How to Succeed with Research

With many new Universities being established in Malawi, one of the key challenges relates to research. Most are well aware that, to be worthy of the name, a University has to be active in research as well as in teaching. A university is not supposed to be just recycling knowledge that already exists. It is supposed to be creating new knowledge. The way to do this is by being active in research.

However, it is one thing to aspire to be a research-active institution. It is another to become one. A consistent theme in my encounters with budding Universities in Malawi is that they are conscious that they have the aspiration but they do yet have the reality. There seem to be many factors that inhibit success with research. How can dream be turned into reality?

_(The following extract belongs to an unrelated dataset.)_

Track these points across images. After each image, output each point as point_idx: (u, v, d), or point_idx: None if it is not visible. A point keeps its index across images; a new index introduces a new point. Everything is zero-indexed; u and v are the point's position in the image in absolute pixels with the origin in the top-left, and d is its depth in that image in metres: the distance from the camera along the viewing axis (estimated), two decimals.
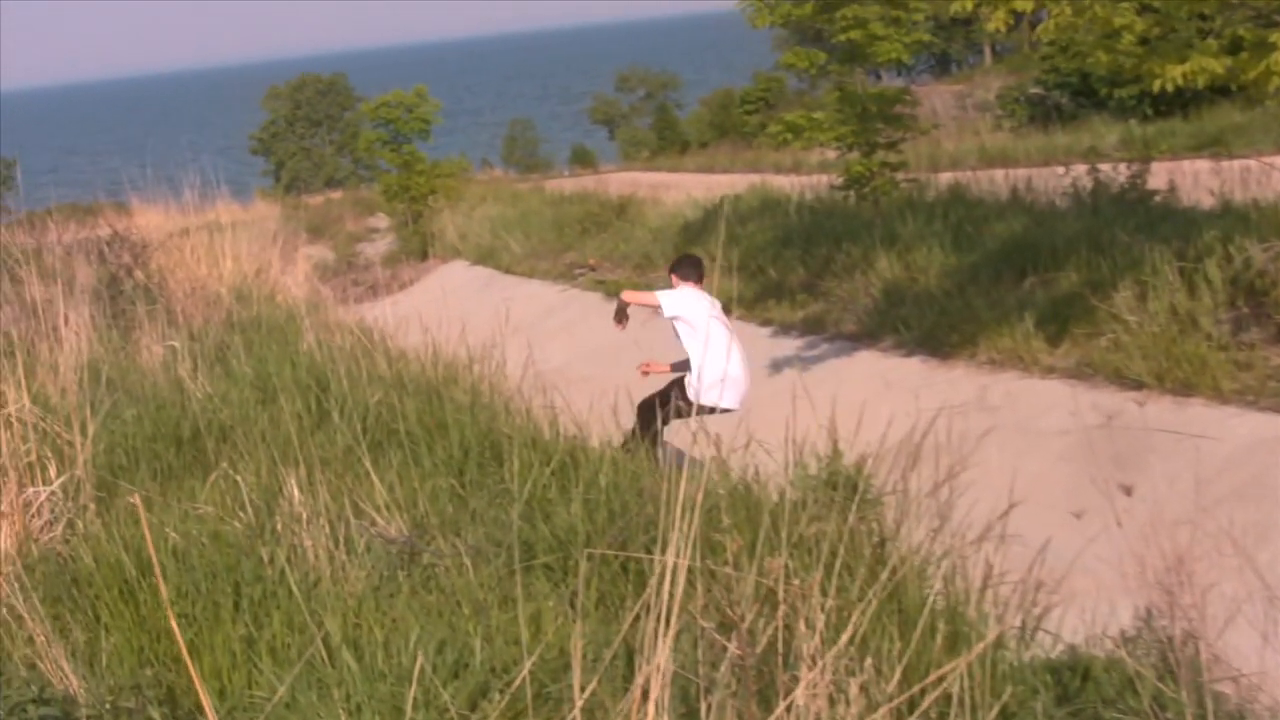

This is essentially the question I have been asked to address when I visit the University of Livingstonia next week. So my homework is to work on nine questions that they have posed and to have some answers by the time I arrive in Mzuzu next weekend:

  • How to become active in research
  • How to identify research topic(s)
  • How to form a research plan
  • How to do research at low cost
  • How to enable research and teaching to nourish one another
  • How to build collaborative research
  • How to get from inception to completion
  • How to get research published
  • How to share responsibility in joint/co-authored projects

Not sure if I know all the answers but the first step is always to ask the right questions.

2 comments

  1. At the University of Otago, in Dunedin New Zealand, the support for research supervisors, and post-graduate research students has been developed over the past decade in ways which have been I think quite important.
    1) A Higher Education Development Unit provides seminars and support, usually in the form of 90 minute to two hour sessions regularly through the year. I have found these especially helpful for taking up a supervision role.
    2) Cultural groups have developed their own support structures for their students (with university support) which have been especially important for Pacific Island and Maori students. These include social activities, celebrations of research progress, interventions for those finding it difficult, and an annual presentation of papers by research students.
    3) The pastoral care of students is important, but although supervisors should be pastoral, their role is primarily supervisory, and others are more appropriate in dealing in detail with the personal issues which are part of every research story.
    4) An ethics committee may seem an administrative burden, but it is an important safeguard.
    5) Support for use of technology, including word processing and bibliographical software.
    6) Discussion of what plaigarism actually is, and how it is to be avoided, is needed in some depth as culturally it is not all obvious what it means in practice.
    7) Imported cultures of supervision need critical reflection and adaptation. Care is needed with the assumptions of expatriate staff who may be involved. Americans give and expect very affirmative comments and feedback, lots of stroking. English universities have a reputation for being the complete opposite where the only feedback is negative. There are horror stories here of people from other cultures not understanding what is going on.
    8) As an examiner and a rescue supervisor I frequently come across problems caused by research topics which require expertise in more disciplines than are necessary creating unecessary failures. Adding sociological research requiring significant quantities of data and statistically analysis to research. A topic may be adequately valid by use of literature, critical reflection, and informal oral engagement, unless the sociological skill set and its tools are primary – which they may be.
    9) Cultural and hermeneutical skills are often under-recognized, and the particular knowledge gifts of each language and culture need to be affirmed. International benchmarks are important, but these are seldom presented with much regard to the needs of other cultures. With the best will in the world it is impossible to escape the challenge this presents for universities as well as students to be fluent in more than one research language and culture as they set their own standards.